Following is a pyMC3 code which shows what I am trying to do in a simplified case.

import numpy as np
import pymc as pm


#Predefine values on two parameter Grid (x,w) for a set of i values (1,2,3)
idata = np.array([1,2,3])
size= 20
gridlength = size*size
Grid = np.empty((gridlength,2+len(idata)))
for x in range(size):
    for w in range(size):
        # A silly version of my real model evaluated on grid.
        Grid[x*size+w,:]= np.array([x,w]+[(x**i + w**i) for i in idata])

# A function to find the nearest value in Grid and return its product with third variable z
def FindFromGrid(x,w,z):
    return Grid[int(x)*size+int(w),2:] * z

#Generate fake Y data with error
yerror = np.random.normal(loc=0.0, scale=9.0, size=len(idata))
ydata = Grid[16*size+12,2:]*3.6 + yerror  # ie. True x= 16, w= 12 and z= 3.6


with pm.Model() as model:

    #Priors
    x = pm.Uniform('x',lower=0,upper= size)
    w = pm.Uniform('w',lower=0,upper =size)
    z = pm.Uniform('z',lower=-5,upper =10)

    #Expected value
    y_hat = pm.Deterministic('y_hat',FindFromGrid(x,w,z))

    #Data likelihood
    ysigmas = np.ones(len(idata))*9.0 
    y_like = pm.Normal('y_like',mu= y_hat, sd=ysigmas, observed=ydata)

    # Inference...
    start = pm.find_MAP() # Find starting value by optimization
    step = pm.NUTS(state=start) # Instantiate MCMC sampling algorithm
    trace = pm.sample(1000, step, start=start, progressbar=False) # draw 1000 posterior samples using NUTS sampling


print('The trace plot')
fig = pm.traceplot(trace, lines={'x': 16, 'w': 12, 'z':3.6})
fig.show()

When I run this code, I get error at the y_hat stage, because the int() function inside the FindFromGrid(x,w,z) function needs integer not FreeRV.

Finding y_hat from a pre calculated grid is important because my real model for y_hat does not have an analytical form to express.

I have earlier tried to use OpenBUGS, but I found out here it is not possible to do this in OpenBUGS. Is it possible in PyMC ?

Update

Based on an example in pyMC github page, I found I need to add the following decorator to my FindFromGrid(x,w,z) function.

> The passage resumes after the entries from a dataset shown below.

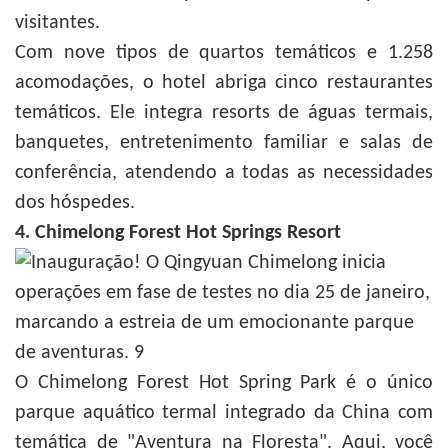
visitantes.
Com nove tipos de quartos temáticos e 1.258
acomodações, o hotel abriga cinco restaurantes
temáticos. Ele integra resorts de águas termais,
banquetes, entretenimento familiar e salas de
conferência, atendendo a todas as necessidades
dos hóspedes.
4. Chimelong Forest Hot Springs Resort
O Chimelong Forest Hot Spring Park é o único
parque aquático termal integrado da China com
temática de "Aventura na Floresta". Aqui, você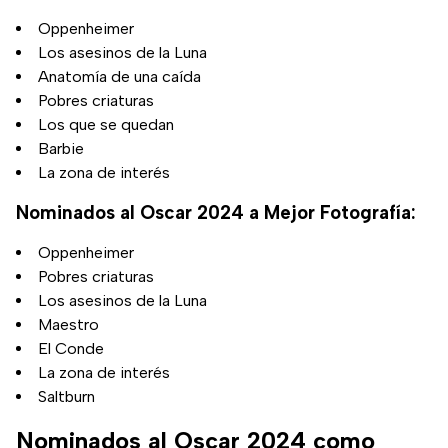
Oppenheimer
Los asesinos de la Luna
Anatomía de una caída
Pobres criaturas
Los que se quedan
Barbie
La zona de interés
Nominados al Oscar 2024 a Mejor Fotografía:
Oppenheimer
Pobres criaturas
Los asesinos de la Luna
Maestro
El Conde
La zona de interés
Saltburn
Nominados al Oscar 2024 como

@pm.theano.compile.ops.as_op(itypes=[t.dscalar, t.dscalar, t.dscalar],otypes=[t.dvector])

This seems to solve the above mentioned issue. But I cannot use NUTS sampler anymore since it needs gradient.

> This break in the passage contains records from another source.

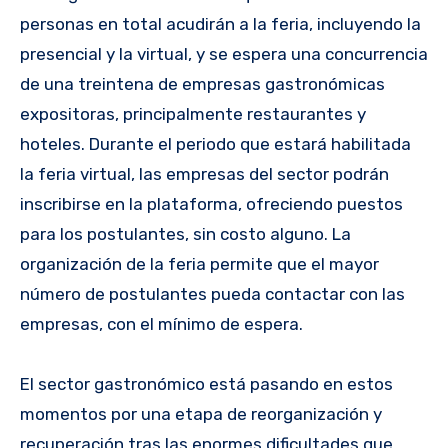
personas en total acudirán a la feria, incluyendo la
presencial y la virtual, y se espera una concurrencia
de una treintena de empresas gastronómicas
expositoras, principalmente restaurantes y
hoteles. Durante el periodo que estará habilitada
la feria virtual, las empresas del sector podrán
inscribirse en la plataforma, ofreciendo puestos
para los postulantes, sin costo alguno. La
organización de la feria permite que el mayor
número de postulantes pueda contactar con las
empresas, con el mínimo de espera.
El sector gastronómico está pasando en estos
momentos por una etapa de reorganización y
recuperación tras las enormes dificultades que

Metropolis seems to be not converging.

Which step method should I use in a scenario like this?


Solution

  • You found the correct solution with as_op.

    Regarding the convergence: Are you using pm.Metropolis() instead of pm.NUTS() by any chance? One reason this could not converge is that Metropolis() by default samples in the joint space while often Gibbs within Metropolis is more effective (and this was the default in pymc2). Having said that, I just merged this: https://github.com/pymc-devs/pymc/pull/587 which changes the default behavior of the Metropolis and Slice sampler to be non-blocked by default (so within Gibbs). Other samplers like NUTS that are primarily designed to sample the joint space still default to blocked. You can always explicitly set this with the kwarg blocked=True.

    Anyway, update pymc with the most recent master and see if convergence improves. If not, try the Slice sampler.